A group of students at the MIT Media Lab Fluid Interfaces Group, devoted to move UI design past the typical keyboard-and-mouse interface, has turned the Kinect motion controller into a tool for Web browsing. They wrote an extension for Google Chrome called DepthJS (yes, it uses Javascript) so that surfers can manipulate the browser with just gestures.

The group has demonstrated fairly simple website navigation in their video, embedded below (via Engadget). Making a fist is for selecting while a swatting motion allows scrolling.

"DepthJS is a web browser extension that allows any any web page to interact with the Microsoft Kinect via Javascript," according to the video's description. "Navigating the web is only one application of the framework we built - that is, we envision all sorts of applications that run in the browser, from games to specific utilities for specific sites.
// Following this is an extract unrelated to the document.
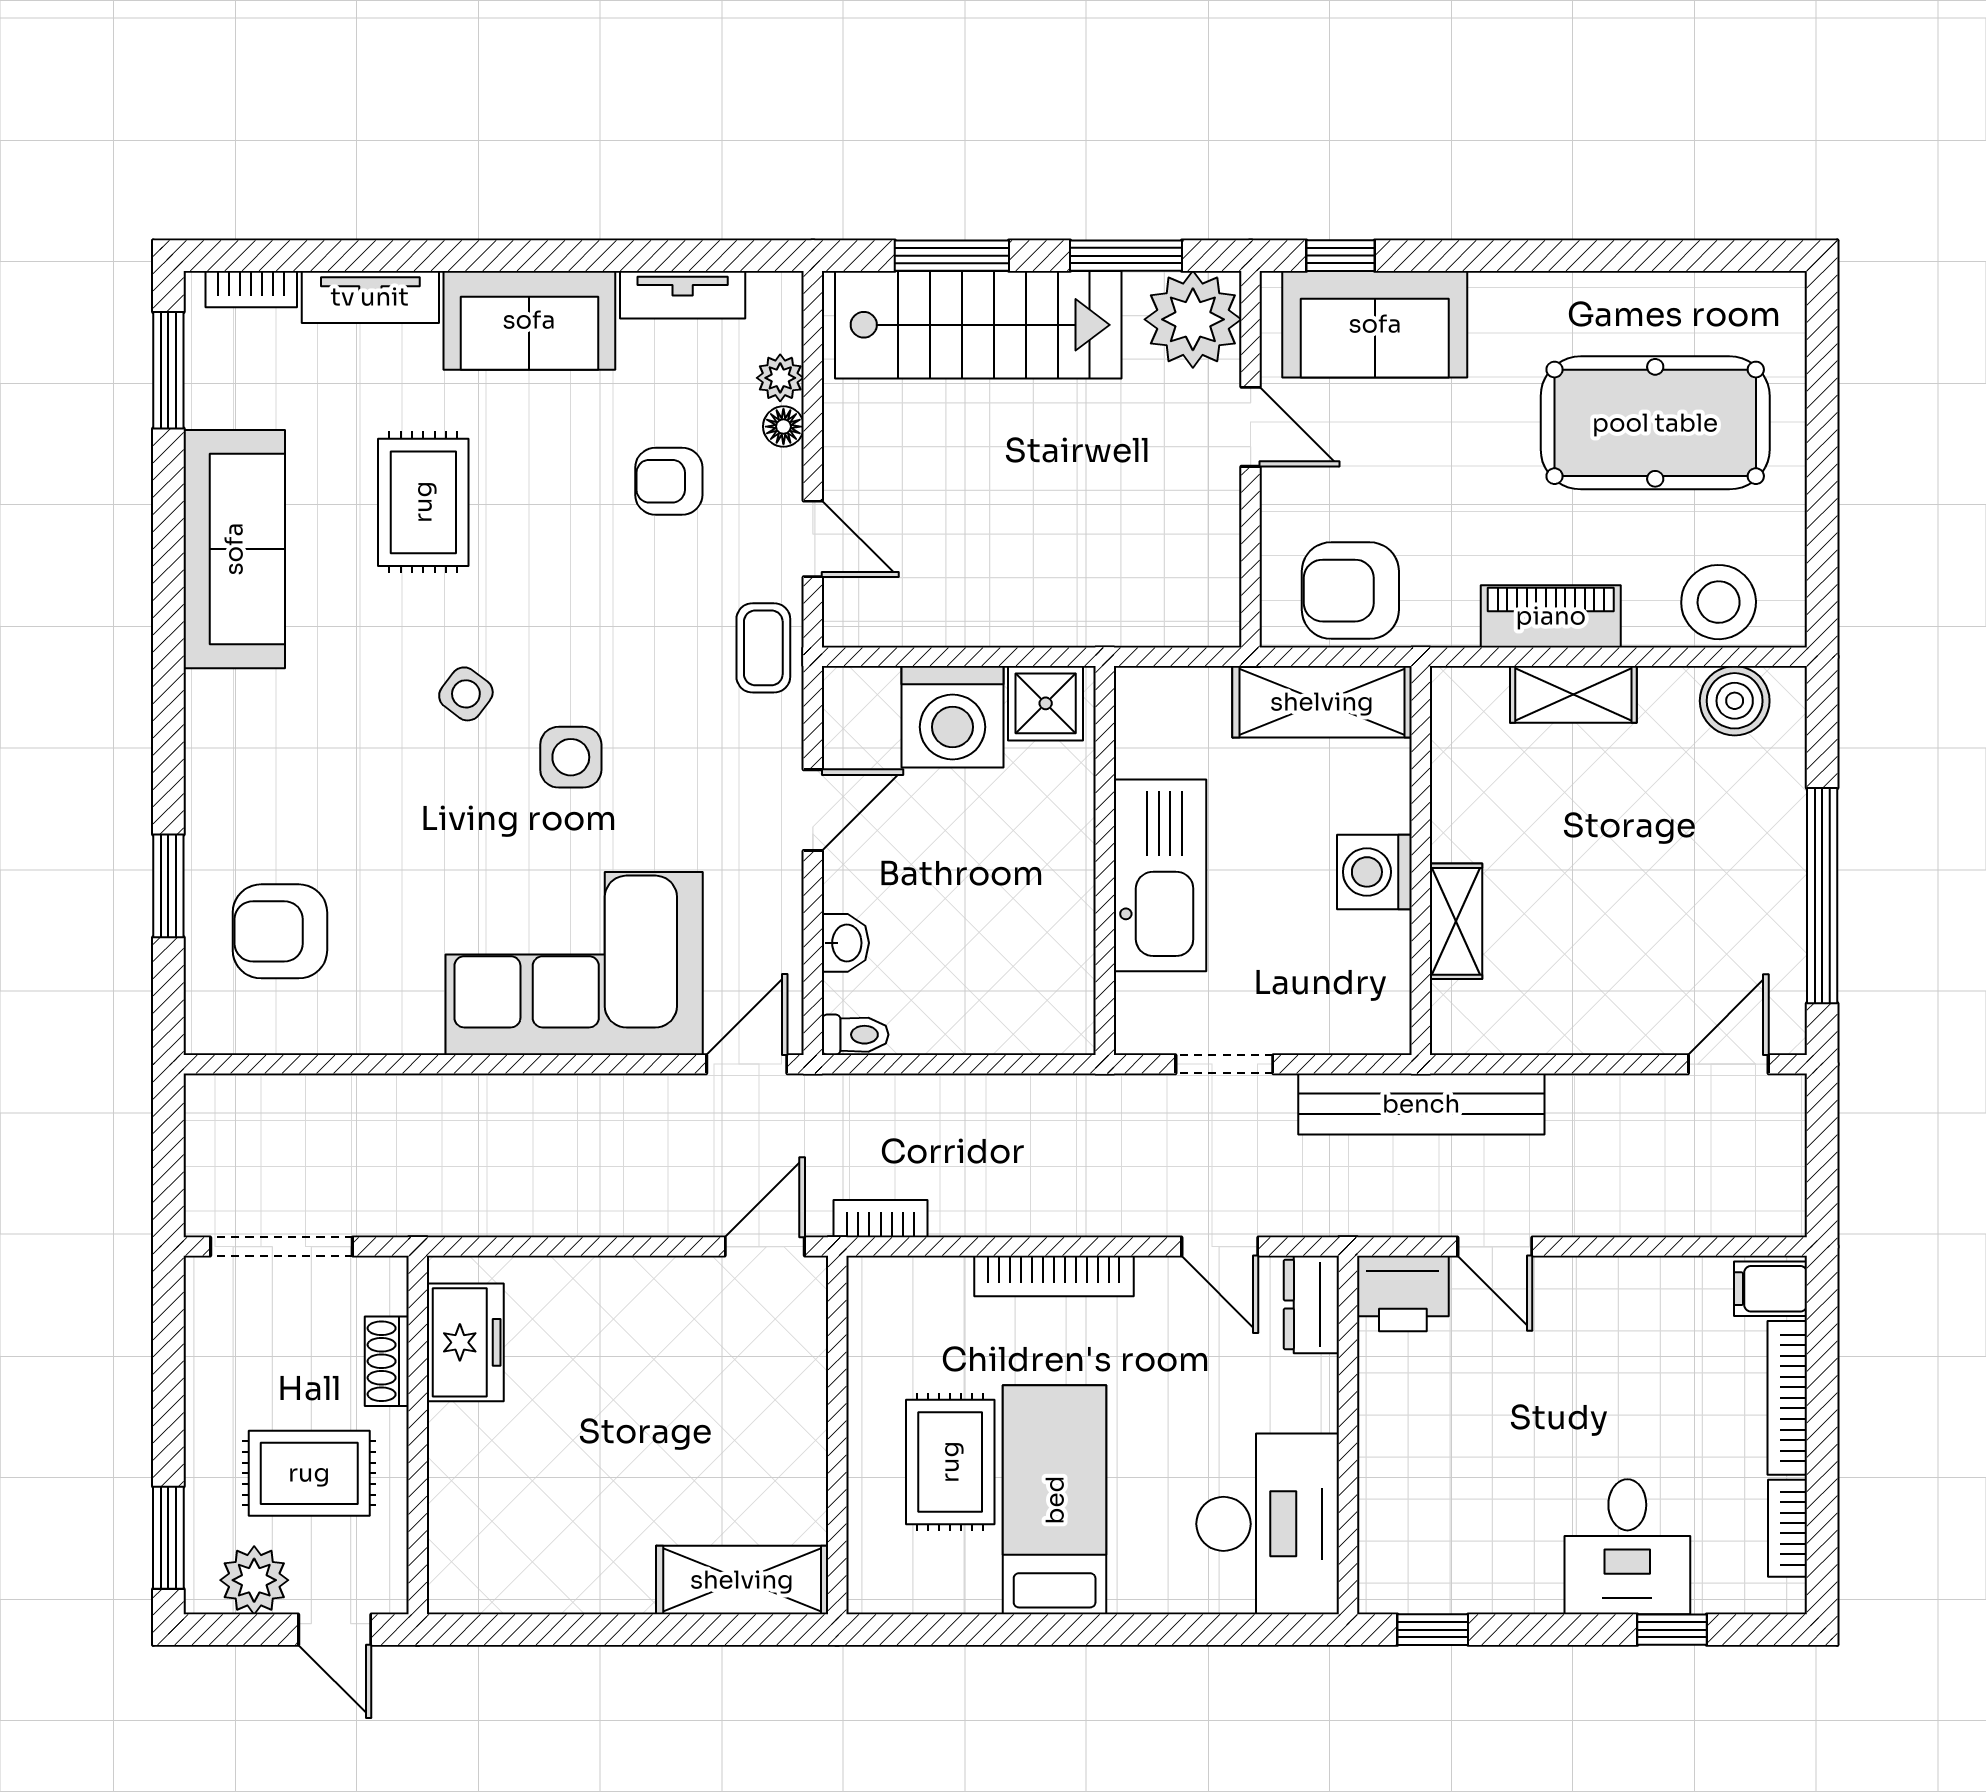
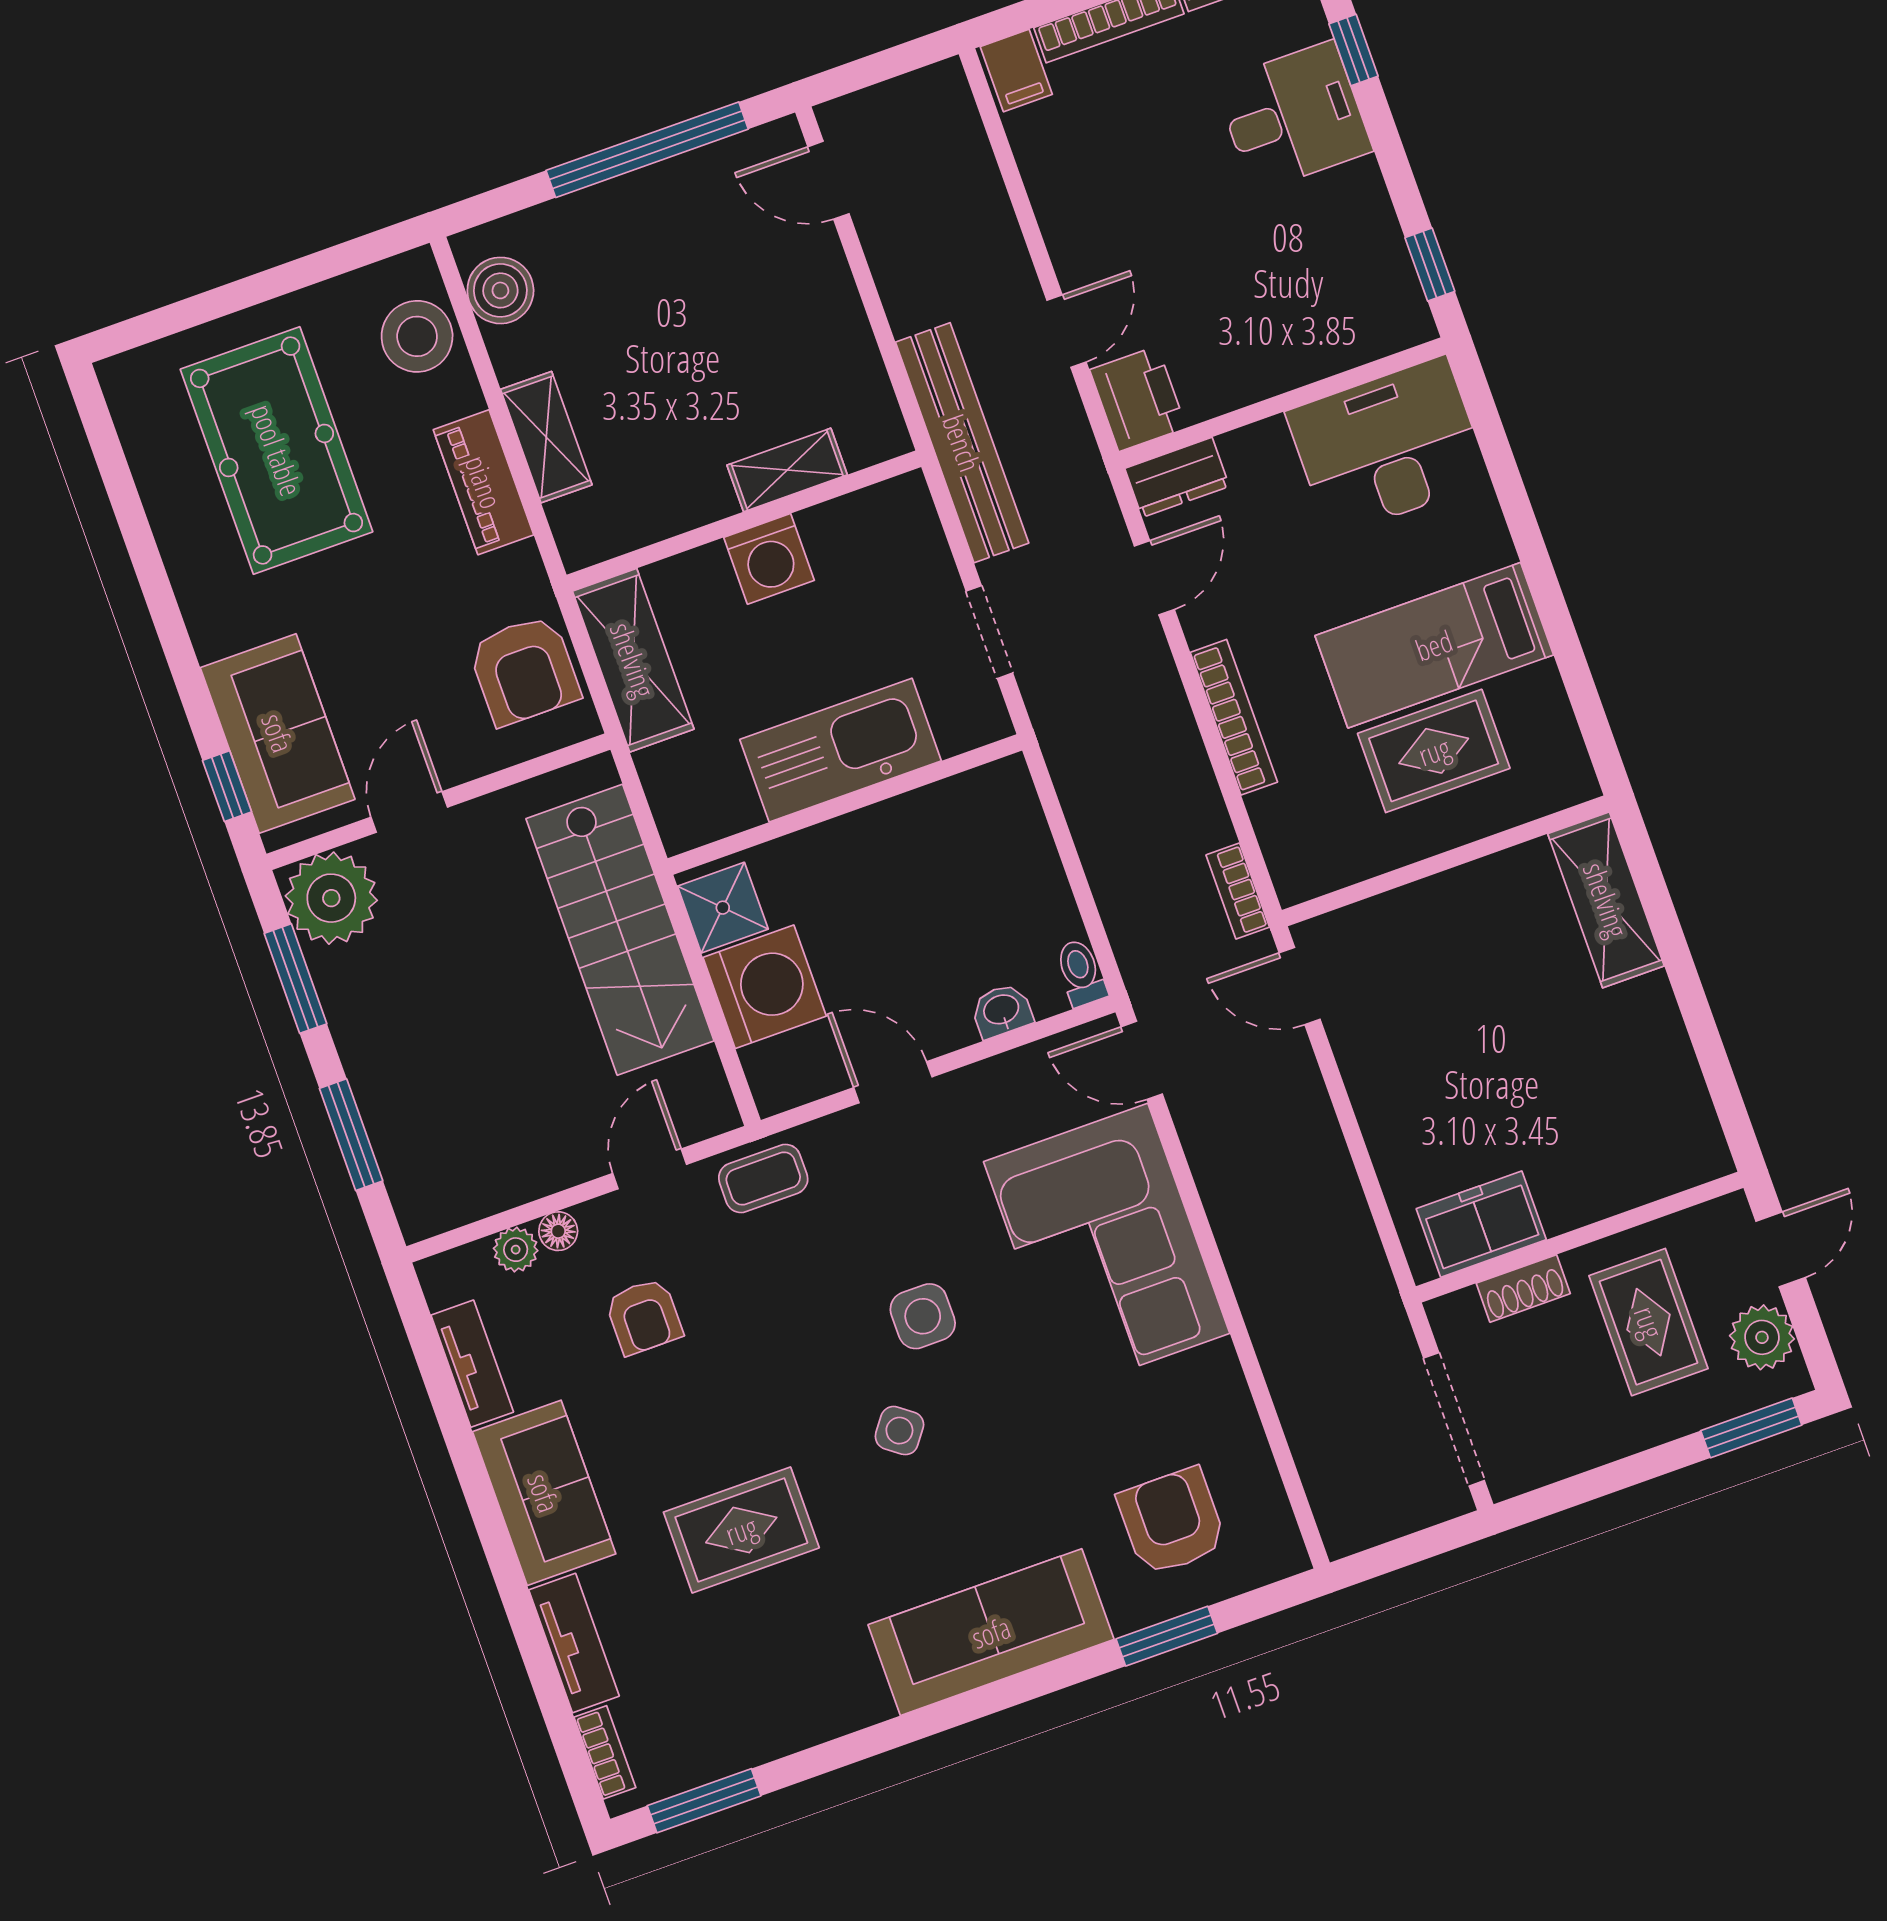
stairs: (978, 325) -> (620, 930), moved, turned 180
sofa: (234, 549) -> (991, 1632), moved
armchair: (280, 931) -> (1172, 1521), turned 180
The great part is that now web developers who specialize in Javascript can work with the Kinect without having to learn any special languages or code. We believe this will allow a new set of interactions beyond what we first developed."

For those of you that came here just to watch the video, here's a bonus one:

In the video above, the Munich-based software company Evoluce shows Windows 7 applications being controlled through Kinect. There's multitouch support, which we've seen before, based on the company's Multitouch Input Management (MIM) driver for Kinect. The user can easily zoom and resize images as well as draw using two hands at once.